Le fait qu’un syndicat des copropriétaires soit responsable des désordres rendant le logement non décent ne prive pas le locataire de son action en indemnisation. Cela peut juste entraîner un partage de responsabilités entre le bailleur et le syndicat des copropriétaires, à proportion de leurs manquements respectifs (Cass. 3e civ., 6 juill. 2022, n° 20-23.626).

 

Une mise au point bienvenue

Très logiquement, l’arrêt de la Cour d’appel de Bordeaux a été cassé (Cass., 3ème ch. civ., 16 mars 2023, n° 22-10.013).

Pour la Cour de cassation, il n’aurait été possible de débouter la locataire que s’il avait été constaté la fin des désordres affectant le logement.

Sinon, seule la force majeure aurait pu exonérer la bailleresse de ses obligations d’entretien et de délivrance d’un logement décent.

Cela rappelle ce qu’avait déjà estimé la Cour de cassation, dans une affaire où un logement était humide et moisi du fait de l’état déplorable de l’immeuble : « l'obligation du bailleur d'assurer au preneur une jouissance paisible de la chose louée ne cesse qu'en cas de force majeure » (Cass. 3e civ., 23 nov. 2011, n° 10-25.978).

Une formulation similaire avait été employée concernant un logement où vivaient une dame et ses six enfants, et où le réseau d’eaux usées provoquait des inondations répétées et dégorgeait des matières fécales (Cass. 3e civ., 23 mai 2019, n° 18-10.034).

Reste à définir les caractéristiques de cette force majeure, susceptible de libérer le bailleur de ses obligations.

 

Force majeure

Selon l’article 1219 alinéa 1 du Code civil : « Il y a force majeure en matière contractuelle lorsqu'un événement échappant au contrôle du débiteur, qui ne pouvait être raisonnablement prévu lors de la conclusion du contrat et dont les effets ne peuvent être évités par des mesures appropriées, empêche l'exécution de son obligation par le débiteur. ».

L’évènement relevant de la force majeure est donc imprévisible et irrésistible, tout en échappant à tout contrôle.

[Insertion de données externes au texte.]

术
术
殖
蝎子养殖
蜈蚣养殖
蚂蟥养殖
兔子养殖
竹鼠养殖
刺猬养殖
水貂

Le fait que les pouvoirs publics changent d’avis n’est pas imprévisible. Ainsi, une décision négative de l’autorité publique n’est pas revêtue de ces caractéristiques (Cass. soc. 16 mai 2012, n° 10-17.726, Bull. V n° 151).

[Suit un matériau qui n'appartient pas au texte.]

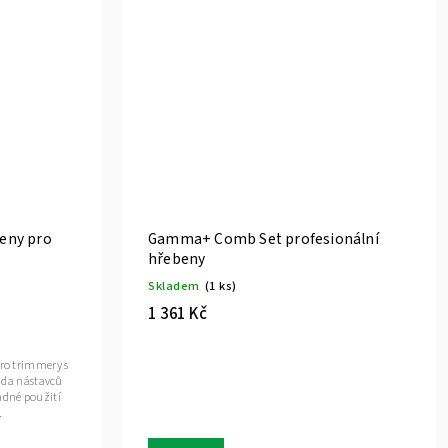
eny pro
Gamma+ Comb Set profesionální
hřebeny
Skladem
(1 ks)
1 361 Kč
ro trimmery s
sada nástavců
adné použití
.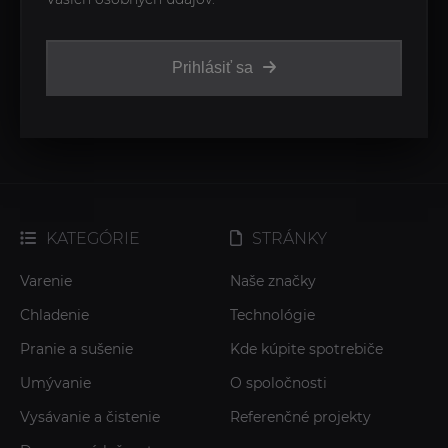
Prihlásiť sa
KATEGÓRIE
STRÁNKY
Varenie
Naše značky
Chladenie
Technológie
Pranie a sušenie
Kde kúpite spotrebiče
Umývanie
O spoločnosti
Vysávanie a čistenie
Referenčné projekty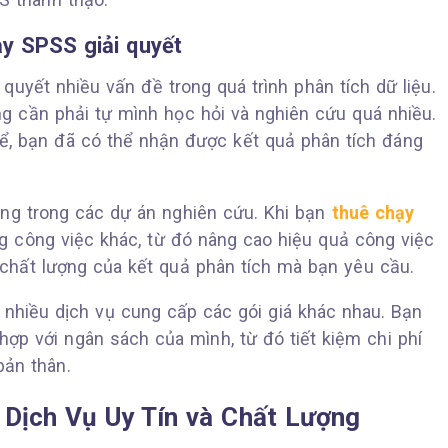
y SPSS giải quyết
quyết nhiều vấn đề trong quá trình phân tích dữ liệu.
g cần phải tự mình học hỏi và nghiên cứu quá nhiều.
hể, bạn đã có thể nhận được kết quả phân tích đáng
rọng trong các dự án nghiên cứu. Khi bạn
thuê chạy
g công việc khác, từ đó nâng cao hiệu quả công việc
chất lượng của kết quả phân tích mà bạn yêu cầu.
g, nhiều dịch vụ cung cấp các gói giá khác nhau. Bạn
ợp với ngân sách của mình, từ đó tiết kiệm chi phí
bản thân.
Dịch Vụ Uy Tín và Chất Lượng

À l’inverse, de très fortes pluies provoquant un glissement de terrain, puis la prise par l’autorité publique d’un arrêté de catastrophe naturelle, ont le caractère de la force majeure.

De telles intempéries sont imprévisibles et irrésistibles. Elles échappent au contrôle des personnes auxquelles appartiennent les biens frappés. Elles exonèrent donc de leur responsabilité les propriétaires dont le terrain glisse sur celui des voisins (Cass. 2e civ., 17 juin 2021, n° 17-18.082).

Les infiltrations provenant des parties communes n’échappent pas au contrôle des copropriétaires, puisqu’il leur aurait suffit de contracter avec un constructeur plus performant pour les éviter.

La solution réaffirmée par la Cour de cassation le 17 mars 2023 est donc parfaitement justifiée.

Espérons qu’elle soit reprise en matière de performance énergétique puisqu’il s’agit désormais aussi d’un critère de décence, malgré les résistances de certains acteurs économiques et des commentateurs liés à eux (voir Th. POULICHOT, Bail et logement décent, 2023, point 2.16, pp. 53 à 58).